Jim Marchant (R), one of the most outspoken deniers of the 2020 election to run for office in 2022, lost to Cisco Aguilar (D). That made for a clean sweep: in states that could be key to determining the presidency in 2024, election deniers had run to control the states’ vote count and lost.

In two of those states — Arizona and Michigan — election deniers were on the ballot not just for secretary of state, but also for two other crucial roles for administering elections: governor and attorney general. In Michigan, these candidates lost too. In Arizona, the governor and attorney general races remain too close to call.

With the defeat of the MAGA secretaries of state, the possibility of a 2024 election in which state-level officials did the opposite of what Georgia’s Brad Raffensperger did in 2020 — and gave in to Donald Trump’s claims of a stolen election — becomes less likely.

Marchant was especially prolific, and particularly unsubtle: He headed up an “America First Secretaries of State coalition” that included candidates for the office in several states, as well as gubernatorial candidates Doug Mastriano (Pennsylvania) and Kari Lake (Arizona).

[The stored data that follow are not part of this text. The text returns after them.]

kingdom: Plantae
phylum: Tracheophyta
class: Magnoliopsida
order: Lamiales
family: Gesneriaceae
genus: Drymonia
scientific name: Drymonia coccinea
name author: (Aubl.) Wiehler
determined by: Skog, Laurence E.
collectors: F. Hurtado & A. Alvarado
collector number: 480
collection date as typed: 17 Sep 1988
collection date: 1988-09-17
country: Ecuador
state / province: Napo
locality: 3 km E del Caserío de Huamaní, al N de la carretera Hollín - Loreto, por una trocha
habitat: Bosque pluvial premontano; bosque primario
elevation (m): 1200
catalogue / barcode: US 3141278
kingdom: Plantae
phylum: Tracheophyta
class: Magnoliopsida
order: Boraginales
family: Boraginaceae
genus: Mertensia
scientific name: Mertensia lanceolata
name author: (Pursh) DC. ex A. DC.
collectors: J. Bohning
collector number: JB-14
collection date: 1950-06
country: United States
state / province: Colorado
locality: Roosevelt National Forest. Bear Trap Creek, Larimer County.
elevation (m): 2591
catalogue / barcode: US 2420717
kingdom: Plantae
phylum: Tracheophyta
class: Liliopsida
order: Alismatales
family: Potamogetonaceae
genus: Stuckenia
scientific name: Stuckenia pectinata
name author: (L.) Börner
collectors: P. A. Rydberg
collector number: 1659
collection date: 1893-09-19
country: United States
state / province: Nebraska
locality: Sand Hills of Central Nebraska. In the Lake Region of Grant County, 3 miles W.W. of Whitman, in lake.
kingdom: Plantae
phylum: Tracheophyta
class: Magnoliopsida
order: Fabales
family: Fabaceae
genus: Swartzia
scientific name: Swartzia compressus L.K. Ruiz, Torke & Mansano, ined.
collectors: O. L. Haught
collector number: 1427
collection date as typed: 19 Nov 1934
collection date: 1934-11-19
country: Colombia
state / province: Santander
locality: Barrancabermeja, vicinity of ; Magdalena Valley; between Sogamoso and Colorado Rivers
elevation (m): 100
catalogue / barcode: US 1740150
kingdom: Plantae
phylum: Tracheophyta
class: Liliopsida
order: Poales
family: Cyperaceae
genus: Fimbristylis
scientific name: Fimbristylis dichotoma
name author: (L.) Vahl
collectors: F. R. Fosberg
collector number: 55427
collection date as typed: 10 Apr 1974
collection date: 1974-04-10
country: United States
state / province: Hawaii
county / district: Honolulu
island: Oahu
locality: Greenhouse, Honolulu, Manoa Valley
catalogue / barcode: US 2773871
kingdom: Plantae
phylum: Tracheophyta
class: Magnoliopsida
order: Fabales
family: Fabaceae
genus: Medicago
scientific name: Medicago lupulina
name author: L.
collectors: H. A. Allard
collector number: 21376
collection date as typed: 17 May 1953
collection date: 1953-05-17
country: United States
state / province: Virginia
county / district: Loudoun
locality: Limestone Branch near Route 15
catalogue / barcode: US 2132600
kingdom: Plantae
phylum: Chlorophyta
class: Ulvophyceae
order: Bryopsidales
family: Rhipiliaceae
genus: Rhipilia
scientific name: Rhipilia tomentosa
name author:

He helped convince Nye County, Nevada, commissioners to count ballots by hand, which is more vulnerable to error, mere weeks before Election Day. He has erroneously claimed that politicians from both parties have “installed anybody they want” in Nevada elections since 2008, and that elections are controlled by a “deep state cabal.” He decried the widespread usage of mail-in voting and called for limiting early voting.

That’s not to say election deniers were kept from overseeing election administration everywhere. In Indiana, for instance, Diego Morales, who has questioned the 2020 election results, won the office. In redder states, numerous candidates who had paid lip service to Trump’s lies were elected.

But the most visible candidates, like Republican secretary of state candidate Mark Finchem in Arizona, lost their races — though in his case, he has not gone quietly: Finchem has begun blaming his loss on the ongoing FTX scandal and… Ukraine?

Marchant, meanwhile, has been notably quiet since he lost to Aguilar this weekend.